The UK's relationship with Russia may be frosty but Lord Foster is guaranteed a warm welcome at Mipim's equivalent of the Kremlin

Norman Foster loves Russia. He loves it so much, he came to Mipim just to talk about it, for the second year running

The spectacle of the world's greatest living architect – as one magazine recently pasted on its front page, you may remember – singing the praises of the Russian fatherland to a packed roomful of Cossack entrepreneurs and architectural groupies was too much for the severely under-employed journalists of the Mipim press pack.

Even though Mipim is about the highest-profile event in the property calendar, there are relatively few stars wandering up and down the Croisette. In fact, the Mipim green room, if such a thing existed, would be populated merely by Anthea Turner, Jimmy Carr and various members of Squeeze. So gaining an interview with Lord Foster of Thames Bank is a big deal to us celeb-starved hacks.

But how to get it? Lord Foz is famously wary of the press, but as he finished his talk the assembled media hoi polloi descended on him like a pack of notepad-wielding dogs. I watched the scrum from afar with something like disdain. Building has, after all, always thought of itself as slightly removed from the tabloid outlook adopted by some of our rivals. An architect standing next to me shook his head at the melee and said: "Foster's quite suited to Russia. The ego of one is almost as great as that of the other". Sagely, I agreed. We conversed for a while on the demerits and indignities of so uncouth a media scrum before my web editor grabbed me, video camera in hand.

"Come on," he said. "We're going in."

Reader, I became that hoi polloi. I rolled up my sleeves, slapped on some body armour and waded in.
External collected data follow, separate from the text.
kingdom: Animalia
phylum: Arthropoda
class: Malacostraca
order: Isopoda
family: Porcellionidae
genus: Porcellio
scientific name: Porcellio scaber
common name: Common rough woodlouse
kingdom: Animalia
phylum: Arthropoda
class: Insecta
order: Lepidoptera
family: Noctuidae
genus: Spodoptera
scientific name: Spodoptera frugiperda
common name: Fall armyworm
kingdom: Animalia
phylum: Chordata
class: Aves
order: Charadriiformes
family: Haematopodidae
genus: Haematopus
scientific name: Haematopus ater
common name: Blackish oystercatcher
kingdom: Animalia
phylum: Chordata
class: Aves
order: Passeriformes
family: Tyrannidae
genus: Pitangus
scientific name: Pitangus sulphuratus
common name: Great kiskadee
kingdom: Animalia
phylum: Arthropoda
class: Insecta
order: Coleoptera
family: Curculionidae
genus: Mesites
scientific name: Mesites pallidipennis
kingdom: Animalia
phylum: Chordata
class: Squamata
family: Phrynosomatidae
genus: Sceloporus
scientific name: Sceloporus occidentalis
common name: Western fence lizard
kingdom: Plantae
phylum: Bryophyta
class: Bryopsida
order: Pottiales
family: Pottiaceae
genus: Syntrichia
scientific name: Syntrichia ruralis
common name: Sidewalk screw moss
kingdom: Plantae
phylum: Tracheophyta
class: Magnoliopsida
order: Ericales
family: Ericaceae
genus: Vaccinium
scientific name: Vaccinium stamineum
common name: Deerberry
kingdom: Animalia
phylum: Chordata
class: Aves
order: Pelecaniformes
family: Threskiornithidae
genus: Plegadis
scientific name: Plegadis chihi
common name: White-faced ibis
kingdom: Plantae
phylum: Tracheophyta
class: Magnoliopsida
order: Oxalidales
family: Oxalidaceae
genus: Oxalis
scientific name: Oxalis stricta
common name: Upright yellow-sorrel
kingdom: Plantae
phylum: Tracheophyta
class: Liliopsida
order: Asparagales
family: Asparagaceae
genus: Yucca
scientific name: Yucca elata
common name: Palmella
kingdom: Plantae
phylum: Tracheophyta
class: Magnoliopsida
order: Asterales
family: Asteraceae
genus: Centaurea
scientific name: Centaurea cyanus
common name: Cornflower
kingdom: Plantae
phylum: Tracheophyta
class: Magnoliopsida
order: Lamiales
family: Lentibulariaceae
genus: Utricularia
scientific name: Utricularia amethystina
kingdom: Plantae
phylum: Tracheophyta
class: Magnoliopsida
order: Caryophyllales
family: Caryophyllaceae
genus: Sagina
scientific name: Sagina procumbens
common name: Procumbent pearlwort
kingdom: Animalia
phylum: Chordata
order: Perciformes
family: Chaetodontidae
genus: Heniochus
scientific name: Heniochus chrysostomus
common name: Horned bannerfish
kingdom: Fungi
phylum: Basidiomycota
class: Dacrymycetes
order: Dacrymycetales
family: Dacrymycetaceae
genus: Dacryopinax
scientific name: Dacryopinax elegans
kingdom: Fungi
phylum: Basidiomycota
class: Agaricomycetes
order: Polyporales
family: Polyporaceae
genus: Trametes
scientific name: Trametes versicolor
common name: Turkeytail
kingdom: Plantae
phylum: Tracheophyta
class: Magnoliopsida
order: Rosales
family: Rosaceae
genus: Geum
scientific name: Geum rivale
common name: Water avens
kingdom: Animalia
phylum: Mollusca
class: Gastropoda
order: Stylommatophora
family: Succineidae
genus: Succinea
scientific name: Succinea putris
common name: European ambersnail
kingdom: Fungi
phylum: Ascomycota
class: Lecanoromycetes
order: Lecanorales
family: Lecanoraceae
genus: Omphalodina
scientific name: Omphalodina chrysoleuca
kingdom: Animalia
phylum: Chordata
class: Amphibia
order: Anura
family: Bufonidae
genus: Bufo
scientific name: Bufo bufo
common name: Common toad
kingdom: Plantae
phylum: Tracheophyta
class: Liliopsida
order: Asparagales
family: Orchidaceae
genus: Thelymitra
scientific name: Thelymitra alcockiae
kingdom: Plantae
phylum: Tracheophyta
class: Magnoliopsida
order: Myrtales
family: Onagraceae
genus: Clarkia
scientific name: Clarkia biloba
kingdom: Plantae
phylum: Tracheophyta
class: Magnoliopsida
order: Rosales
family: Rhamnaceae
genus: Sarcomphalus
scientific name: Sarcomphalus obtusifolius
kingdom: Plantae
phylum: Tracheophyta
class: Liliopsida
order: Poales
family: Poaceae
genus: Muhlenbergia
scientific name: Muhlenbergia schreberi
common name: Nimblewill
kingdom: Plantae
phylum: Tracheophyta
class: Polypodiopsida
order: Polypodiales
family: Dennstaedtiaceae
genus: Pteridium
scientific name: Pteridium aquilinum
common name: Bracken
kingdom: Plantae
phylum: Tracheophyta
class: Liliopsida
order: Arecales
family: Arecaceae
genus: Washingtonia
I slapped aside B2BTV, whoever they are; I head-butted the Architectural Review; I pinched Estates Gazette's bottom. Any dirty trick I had in my arsenal I used. In a very real sense, this was war.

Suddenly I was face to face with the Lord. My mind went blank. My palms became sweaty. What to say? Questioning Foster in his Russian homeland is like walking into the Death Star and slapping Darth Vader.

The crowd began to surge and murmur behind me. My brain disintegrating, I simply blurted out the most recent rumour I'd heard about Foster. He looked at me as if I'd farted in his face, and politely denied it. What a hack.

I basically asked him whether the rumours were true and he was leaving the country. He denied everything. The entire encouter was captured on video by our web editor, but unfortunately due to technical issues with my web editor, it never saw the light of day.